Every time I've come across this story over the past 20-30 years, I've been left with a sense that the real harm done was the poor communication with the family.  Science outreach is better now than it was at the time, but there are still a lot of problems you're going to encounter with researchers speaking to the public, particularly reaching out to a group that does not share most of your educational experience.

It was recorded pretty early on that the clumsy and arrogant communication from the scientists who initially reached out to the family led to a rumour that "Henrietta is alive, and they're keeping her in a cell."  The fact that they could not clear this confusion up quickly and compassionately is what did the greatest harm to the family over the years.  

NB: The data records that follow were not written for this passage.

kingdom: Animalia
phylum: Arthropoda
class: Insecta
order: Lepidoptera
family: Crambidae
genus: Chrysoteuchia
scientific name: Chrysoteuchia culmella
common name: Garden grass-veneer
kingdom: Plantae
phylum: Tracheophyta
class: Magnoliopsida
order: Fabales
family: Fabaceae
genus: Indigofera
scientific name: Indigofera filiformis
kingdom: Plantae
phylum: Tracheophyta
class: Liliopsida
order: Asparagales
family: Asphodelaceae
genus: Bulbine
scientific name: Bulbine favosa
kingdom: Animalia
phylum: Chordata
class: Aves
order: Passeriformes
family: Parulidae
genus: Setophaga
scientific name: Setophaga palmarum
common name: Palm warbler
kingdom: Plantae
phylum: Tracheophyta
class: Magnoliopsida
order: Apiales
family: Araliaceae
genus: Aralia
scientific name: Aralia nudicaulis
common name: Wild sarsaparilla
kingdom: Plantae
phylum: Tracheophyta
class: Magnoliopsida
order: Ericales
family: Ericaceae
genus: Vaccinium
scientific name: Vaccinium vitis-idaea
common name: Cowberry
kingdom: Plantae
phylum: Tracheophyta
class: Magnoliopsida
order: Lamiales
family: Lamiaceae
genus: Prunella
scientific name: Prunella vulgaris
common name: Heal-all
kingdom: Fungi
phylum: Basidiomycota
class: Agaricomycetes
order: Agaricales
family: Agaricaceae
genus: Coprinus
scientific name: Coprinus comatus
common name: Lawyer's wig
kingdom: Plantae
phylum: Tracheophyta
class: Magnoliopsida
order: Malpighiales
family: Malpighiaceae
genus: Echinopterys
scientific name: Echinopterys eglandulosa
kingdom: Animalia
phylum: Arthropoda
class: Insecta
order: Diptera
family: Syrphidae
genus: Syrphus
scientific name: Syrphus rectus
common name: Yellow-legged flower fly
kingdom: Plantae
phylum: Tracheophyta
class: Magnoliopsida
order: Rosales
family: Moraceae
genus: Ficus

First-year medical students had a better view of the problems in this story than the family themselves for many years, and all this would have taken is some PBS-level public-history-of-science presentation early on that explained "When Hooke first looked into a microscope at tiny pieces of plants and animals, he saw tiny structures that he thought looked like the rooms in a monastery, so he named them 'cells'."